Steve Blinkhorn a écrit :
I am contemplating configuring a box from scratch to run Xen with
NetBSD and Windows guests.

Apart from hardware virtualisation support, which I take to be
essential, are there other processor features which are particularly
[dis]advantageous - number of cores, amounts of cache etc.?

Any other advice, known gotchas etc. that would be useful to someone
with long experience in the *nix world, but new to Xen?

I doubt that there are drivers for windows guests to run smoothly as an NetBSD/XEN HVM guest. I did that about 5 years ago and I had to type F5 during the installation process, at the beginning, to enable the very bare/default/standard windows drivers. It was an 2000 or a 2003 server I think. Probably 2003. As far as I can remember Novell had some drivers for that but I doubt those have been made available for others. Check the performance but it might be quite poor.
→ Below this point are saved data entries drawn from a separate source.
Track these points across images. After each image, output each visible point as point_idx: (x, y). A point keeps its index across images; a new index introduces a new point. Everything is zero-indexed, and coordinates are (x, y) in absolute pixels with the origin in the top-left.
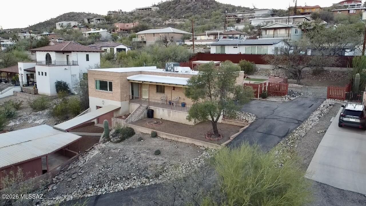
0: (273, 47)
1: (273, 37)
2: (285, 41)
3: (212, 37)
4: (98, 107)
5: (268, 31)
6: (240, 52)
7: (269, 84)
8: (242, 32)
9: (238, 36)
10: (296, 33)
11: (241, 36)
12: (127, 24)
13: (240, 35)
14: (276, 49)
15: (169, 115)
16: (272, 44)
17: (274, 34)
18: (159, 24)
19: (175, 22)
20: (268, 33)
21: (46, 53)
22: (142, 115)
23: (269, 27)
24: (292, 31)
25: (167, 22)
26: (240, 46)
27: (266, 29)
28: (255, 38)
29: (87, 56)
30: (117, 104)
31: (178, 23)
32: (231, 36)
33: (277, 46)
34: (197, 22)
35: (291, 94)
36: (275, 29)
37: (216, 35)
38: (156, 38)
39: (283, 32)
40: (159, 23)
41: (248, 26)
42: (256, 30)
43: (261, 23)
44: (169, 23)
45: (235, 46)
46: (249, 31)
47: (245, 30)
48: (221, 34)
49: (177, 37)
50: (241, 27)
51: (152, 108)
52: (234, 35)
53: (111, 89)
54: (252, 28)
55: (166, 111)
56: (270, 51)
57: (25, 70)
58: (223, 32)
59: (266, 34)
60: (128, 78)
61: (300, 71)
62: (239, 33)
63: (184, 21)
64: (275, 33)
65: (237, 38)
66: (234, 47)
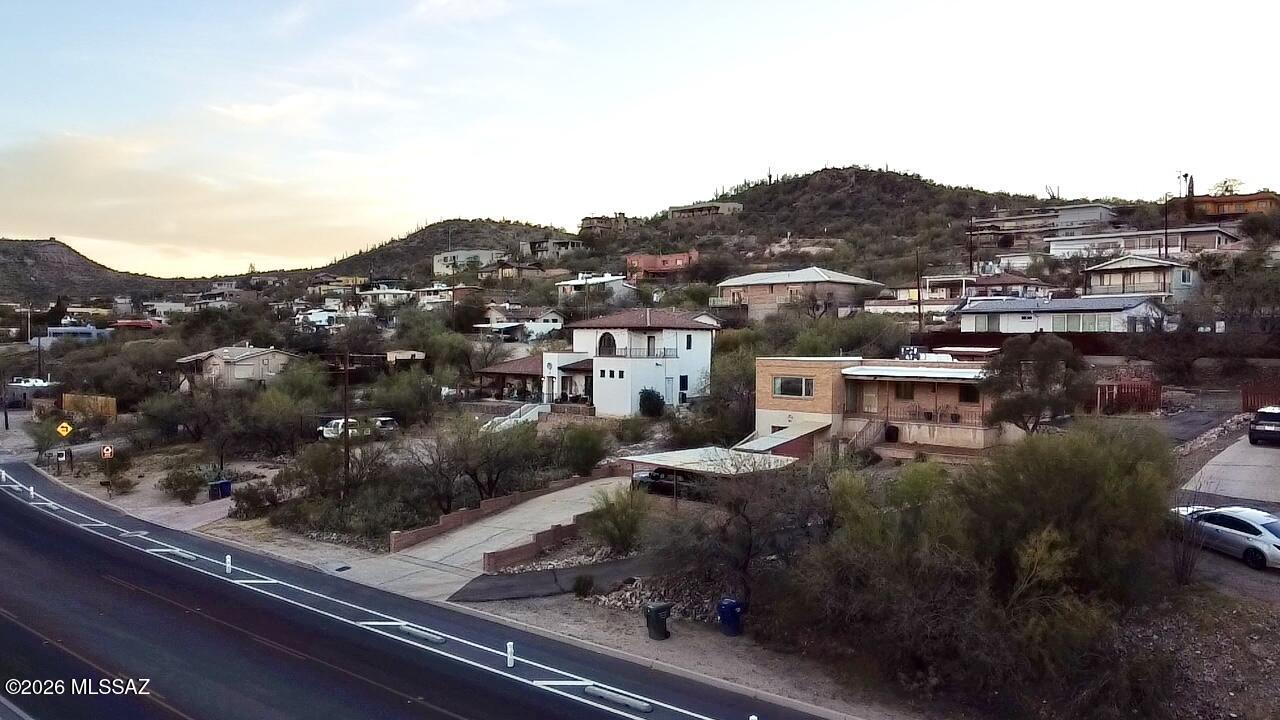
0: (1124, 315)
1: (1123, 292)
2: (1154, 301)
3: (942, 294)
4: (775, 429)
5: (1107, 277)
6: (1041, 329)
7: (1120, 388)
8: (1025, 276)
9: (1020, 289)
10: (1184, 281)
11: (1029, 289)
12: (664, 258)
13: (1026, 288)
14: (1132, 321)
15: (932, 435)
16: (1120, 310)
17: (1124, 285)
18: (750, 254)
19: (802, 249)
20: (1106, 283)
21: (601, 333)
22: (878, 436)
23: (1110, 267)
24: (1174, 278)
25: (777, 249)
26: (1038, 315)
27: (1102, 273)
28: (1071, 295)
29: (689, 337)
30: (824, 419)
31: (814, 250)
32: (999, 289)
33: (1133, 312)
34: (874, 247)
35: (1168, 406)
36: (1126, 272)
37: (954, 287)
38: (782, 297)
39: (1149, 279)
40: (750, 250)
41: (1040, 259)
42: (1067, 271)
43: (1084, 252)
44: (783, 250)
45: (1025, 314)
46: (1047, 272)
47: (1034, 270)
48: (969, 284)
49: (841, 293)
50: (1021, 262)
51: (895, 423)
52: (1009, 287)
53: (808, 393)
54: (1055, 264)
55: (925, 428)
56: (1116, 324)
57: (559, 368)
58: (975, 280)
59: (1102, 284)
60: (844, 371)
61: (1189, 366)
62: (1022, 280)
63: (831, 245)
64: (1127, 282)
65: (1016, 294)
66: (1023, 318)
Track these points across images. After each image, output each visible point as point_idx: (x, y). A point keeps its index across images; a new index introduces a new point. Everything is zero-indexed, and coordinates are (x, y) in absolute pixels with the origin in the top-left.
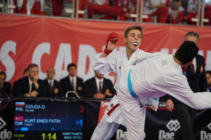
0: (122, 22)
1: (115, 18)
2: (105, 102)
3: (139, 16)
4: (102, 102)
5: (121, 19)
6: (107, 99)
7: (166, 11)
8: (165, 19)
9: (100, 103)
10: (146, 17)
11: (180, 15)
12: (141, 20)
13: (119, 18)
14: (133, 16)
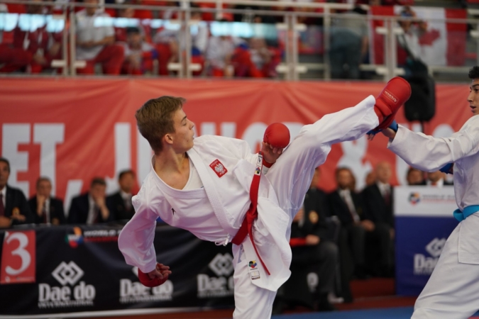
0: (36, 76)
1: (23, 70)
2: (11, 233)
3: (69, 63)
4: (7, 234)
5: (33, 71)
6: (15, 226)
7: (120, 52)
8: (118, 66)
9: (3, 235)
10: (82, 64)
11: (147, 58)
12: (73, 72)
13: (29, 69)
14: (56, 63)
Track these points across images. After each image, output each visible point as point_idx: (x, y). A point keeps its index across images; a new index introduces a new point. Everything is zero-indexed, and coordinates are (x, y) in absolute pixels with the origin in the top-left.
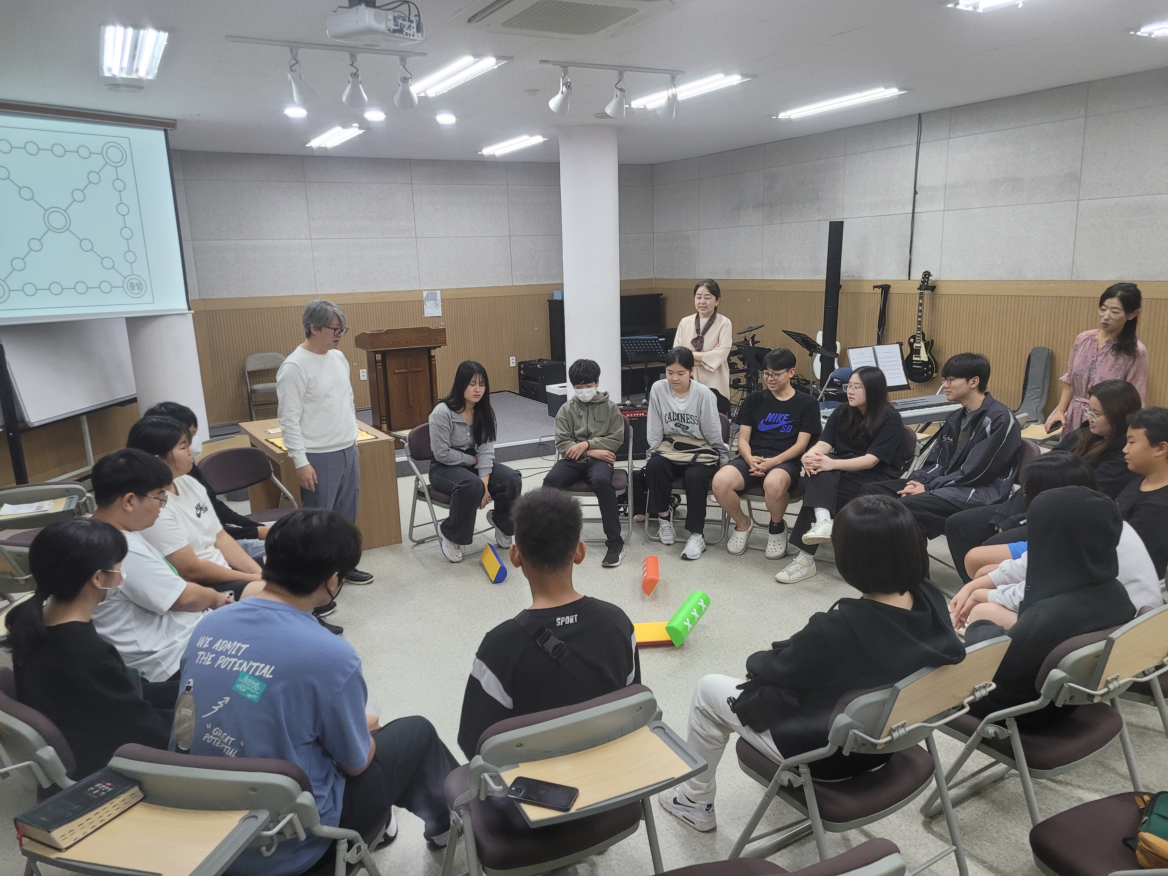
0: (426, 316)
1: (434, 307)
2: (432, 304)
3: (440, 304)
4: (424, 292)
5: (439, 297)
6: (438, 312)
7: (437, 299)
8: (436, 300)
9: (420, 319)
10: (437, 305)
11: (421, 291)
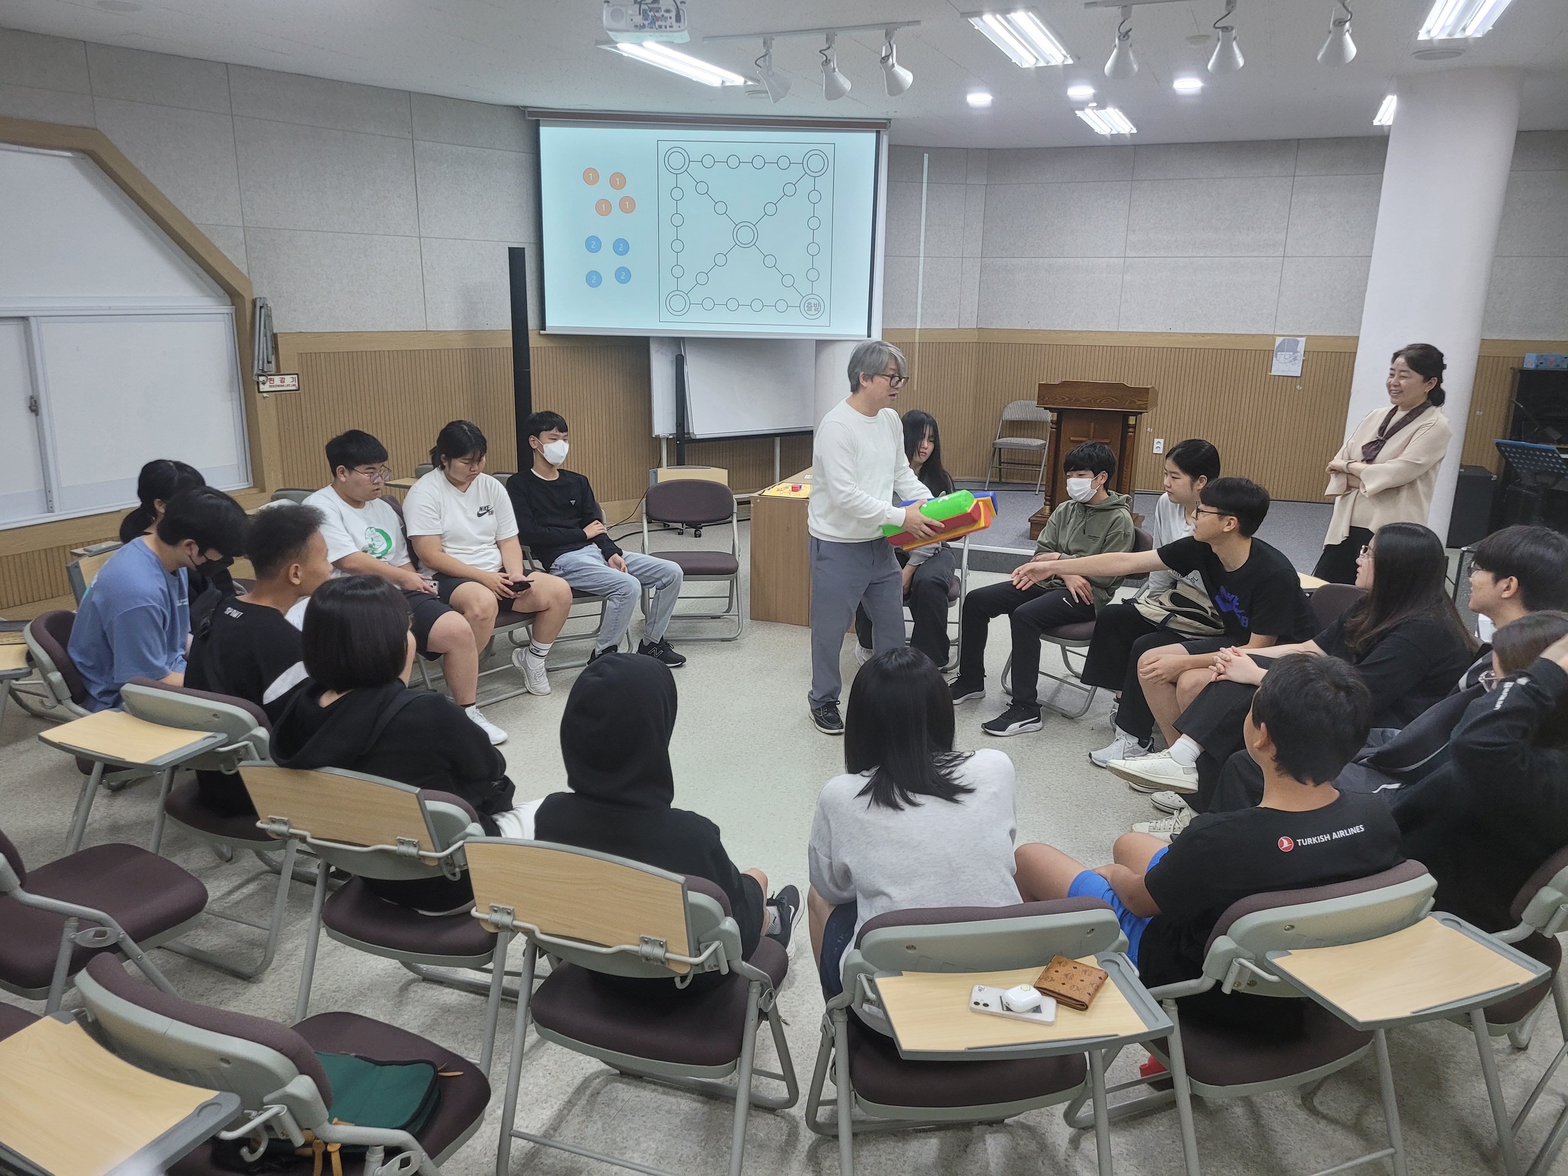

Things may have evolved in the mean time, though.

Red Hat has some drivers for windows KVM guests, donno if those are available for CentOS.

appart from vt and svm there's no absolute prerequesite and it's of course preferable to have as much cores as possible considering the number of guests which will share those. For the cache and frequency I guess it's the same as for a standard machine, but of course you should have lots of RAM.

to me and for some time the issue about NetBSD/XEN was that there was no sparse file support. vnconfig prevents it in the first place, donno if the filesystem itselfs allows it. does it ? and considering multi-node and live-migration, there was no shared disk file system appart from obscure options like OpenAFS (kerberos...) or Coda which I never tried. There is now glusterfs in pkgsrc/filesystems. otherwise there's always NFS.